- [What you should do] Copy out every line of the records below, character for character, with nothing added or left out.

- [Given data]
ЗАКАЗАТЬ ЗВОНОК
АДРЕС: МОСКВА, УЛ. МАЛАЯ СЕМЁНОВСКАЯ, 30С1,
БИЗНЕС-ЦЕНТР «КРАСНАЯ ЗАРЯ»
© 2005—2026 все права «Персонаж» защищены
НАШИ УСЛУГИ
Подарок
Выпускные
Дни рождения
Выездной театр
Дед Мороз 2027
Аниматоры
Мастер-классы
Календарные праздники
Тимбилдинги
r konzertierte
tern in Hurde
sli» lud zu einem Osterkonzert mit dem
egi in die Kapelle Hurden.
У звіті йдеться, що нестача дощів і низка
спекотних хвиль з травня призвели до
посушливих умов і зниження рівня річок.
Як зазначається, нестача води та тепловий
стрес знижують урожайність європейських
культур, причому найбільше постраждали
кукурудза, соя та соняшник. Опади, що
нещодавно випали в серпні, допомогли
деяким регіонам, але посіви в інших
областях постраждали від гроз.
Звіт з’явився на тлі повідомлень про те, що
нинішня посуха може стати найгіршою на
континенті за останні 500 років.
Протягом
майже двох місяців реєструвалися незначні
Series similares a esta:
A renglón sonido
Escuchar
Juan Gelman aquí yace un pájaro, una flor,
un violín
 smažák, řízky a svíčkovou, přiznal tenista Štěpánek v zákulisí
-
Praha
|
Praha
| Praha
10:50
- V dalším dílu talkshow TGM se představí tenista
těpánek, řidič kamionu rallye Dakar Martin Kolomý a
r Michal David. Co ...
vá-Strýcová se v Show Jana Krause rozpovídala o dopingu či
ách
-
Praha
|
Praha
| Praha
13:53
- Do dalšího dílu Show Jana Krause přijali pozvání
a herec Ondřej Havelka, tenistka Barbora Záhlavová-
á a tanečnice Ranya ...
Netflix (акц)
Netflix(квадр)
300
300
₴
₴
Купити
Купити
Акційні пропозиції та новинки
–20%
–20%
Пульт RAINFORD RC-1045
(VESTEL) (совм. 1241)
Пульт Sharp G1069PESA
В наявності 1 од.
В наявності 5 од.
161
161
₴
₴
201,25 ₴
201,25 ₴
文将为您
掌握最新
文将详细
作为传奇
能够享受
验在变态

- [Problem solution]
ЗАКАЗАТЬ ЗВОНОК
АДРЕС: МОСКВА, УЛ. МАЛАЯ СЕМЁНОВСКАЯ, 30С1,
БИЗНЕС-ЦЕНТР «КРАСНАЯ ЗАРЯ»
© 2005—2026 все права «Персонаж» защищены
НАШИ УСЛУГИ
Подарок
Выпускные
Дни рождения
Выездной театр
Дед Мороз 2027
Аниматоры
Мастер-классы
Календарные праздники
Тимбилдинги
r konzertierte
tern in Hurde
sli» lud zu einem Osterkonzert mit dem
egi in die Kapelle Hurden.
У звіті йдеться, що нестача дощів і низка
спекотних хвиль з травня призвели до
посушливих умов і зниження рівня річок.
Як зазначається, нестача води та тепловий
стрес знижують урожайність європейських
культур, причому найбільше постраждали
кукурудза, соя та соняшник. Опади, що
нещодавно випали в серпні, допомогли
деяким регіонам, але посіви в інших
областях постраждали від гроз.
Звіт з’явився на тлі повідомлень про те, що
нинішня посуха може стати найгіршою на
континенті за останні 500 років.
Протягом
майже двох місяців реєструвалися незначні
Series similares a esta:
A renglón sonido
Escuchar
Juan Gelman aquí yace un pájaro, una flor,
un violín
 smažák, řízky a svíčkovou, přiznal tenista Štěpánek v zákulisí
-
Praha
|
Praha
| Praha
10:50
- V dalším dílu talkshow TGM se představí tenista
těpánek, řidič kamionu rallye Dakar Martin Kolomý a
r Michal David. Co ...
vá-Strýcová se v Show Jana Krause rozpovídala o dopingu či
ách
-
Praha
|
Praha
| Praha
13:53
- Do dalšího dílu Show Jana Krause přijali pozvání
a herec Ondřej Havelka, tenistka Barbora Záhlavová-
á a tanečnice Ranya ...
Netflix (акц)
Netflix(квадр)
300
300
₴
₴
Купити
Купити
Акційні пропозиції та новинки
–20%
–20%
Пульт RAINFORD RC-1045
(VESTEL) (совм. 1241)
Пульт Sharp G1069PESA
В наявності 1 од.
В наявності 5 од.
161
161
₴
₴
201,25 ₴
201,25 ₴
文将为您
掌握最新
文将详细
作为传奇
能够享受
验在变态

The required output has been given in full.